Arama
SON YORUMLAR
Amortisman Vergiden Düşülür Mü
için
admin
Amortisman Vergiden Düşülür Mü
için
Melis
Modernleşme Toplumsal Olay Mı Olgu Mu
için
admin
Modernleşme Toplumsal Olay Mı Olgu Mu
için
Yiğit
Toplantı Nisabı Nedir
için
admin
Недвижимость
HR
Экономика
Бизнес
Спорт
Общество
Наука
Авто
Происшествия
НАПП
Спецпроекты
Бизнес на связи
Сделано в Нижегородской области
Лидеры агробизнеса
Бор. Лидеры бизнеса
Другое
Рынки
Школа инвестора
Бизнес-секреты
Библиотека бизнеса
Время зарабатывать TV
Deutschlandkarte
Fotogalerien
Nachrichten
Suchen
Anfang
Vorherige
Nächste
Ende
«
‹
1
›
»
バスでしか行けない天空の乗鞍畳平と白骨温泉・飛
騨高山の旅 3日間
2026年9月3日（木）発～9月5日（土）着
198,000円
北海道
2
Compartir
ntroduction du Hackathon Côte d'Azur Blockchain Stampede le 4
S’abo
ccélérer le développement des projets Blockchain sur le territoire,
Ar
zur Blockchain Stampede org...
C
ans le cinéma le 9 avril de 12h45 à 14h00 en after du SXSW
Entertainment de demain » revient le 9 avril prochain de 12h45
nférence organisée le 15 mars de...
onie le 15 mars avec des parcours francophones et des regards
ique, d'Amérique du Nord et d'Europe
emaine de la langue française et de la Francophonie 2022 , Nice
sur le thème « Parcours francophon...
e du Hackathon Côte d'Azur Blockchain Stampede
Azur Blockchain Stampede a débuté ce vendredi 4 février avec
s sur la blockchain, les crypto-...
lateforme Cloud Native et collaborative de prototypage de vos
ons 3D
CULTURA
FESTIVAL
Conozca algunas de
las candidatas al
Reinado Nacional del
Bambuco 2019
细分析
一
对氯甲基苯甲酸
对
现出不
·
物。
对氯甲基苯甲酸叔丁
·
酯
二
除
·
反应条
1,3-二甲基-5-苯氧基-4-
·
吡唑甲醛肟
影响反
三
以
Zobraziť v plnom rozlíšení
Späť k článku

────────────────────────────────────────

• [About this exercise] Your reply must contain each entry, reproduced exactly.

• [Answer below]
Arama
SON YORUMLAR
Amortisman Vergiden Düşülür Mü
için
admin
Amortisman Vergiden Düşülür Mü
için
Melis
Modernleşme Toplumsal Olay Mı Olgu Mu
için
admin
Modernleşme Toplumsal Olay Mı Olgu Mu
için
Yiğit
Toplantı Nisabı Nedir
için
admin
Недвижимость
HR
Экономика
Бизнес
Спорт
Общество
Наука
Авто
Происшествия
НАПП
Спецпроекты
Бизнес на связи
Сделано в Нижегородской области
Лидеры агробизнеса
Бор. Лидеры бизнеса
Другое
Рынки
Школа инвестора
Бизнес-секреты
Библиотека бизнеса
Время зарабатывать TV
Deutschlandkarte
Fotogalerien
Nachrichten
Suchen
Anfang
Vorherige
Nächste
Ende
«
‹
1
›
»
バスでしか行けない天空の乗鞍畳平と白骨温泉・飛
騨高山の旅 3日間
2026年9月3日（木）発～9月5日（土）着
198,000円
北海道
2
Compartir
ntroduction du Hackathon Côte d'Azur Blockchain Stampede le 4
S’abo
ccélérer le développement des projets Blockchain sur le territoire,
Ar
zur Blockchain Stampede org...
C
ans le cinéma le 9 avril de 12h45 à 14h00 en after du SXSW
Entertainment de demain » revient le 9 avril prochain de 12h45
nférence organisée le 15 mars de...
onie le 15 mars avec des parcours francophones et des regards
ique, d'Amérique du Nord et d'Europe
emaine de la langue française et de la Francophonie 2022 , Nice
sur le thème « Parcours francophon...
e du Hackathon Côte d'Azur Blockchain Stampede
Azur Blockchain Stampede a débuté ce vendredi 4 février avec
s sur la blockchain, les crypto-...
lateforme Cloud Native et collaborative de prototypage de vos
ons 3D
CULTURA
FESTIVAL
Conozca algunas de
las candidatas al
Reinado Nacional del
Bambuco 2019
细分析
一
对氯甲基苯甲酸
对
现出不
·
物。
对氯甲基苯甲酸叔丁
·
酯
二
除
·
反应条
1,3-二甲基-5-苯氧基-4-
·
吡唑甲醛肟
影响反
三
以
Zobraziť v plnom rozlíšení
Späť k článku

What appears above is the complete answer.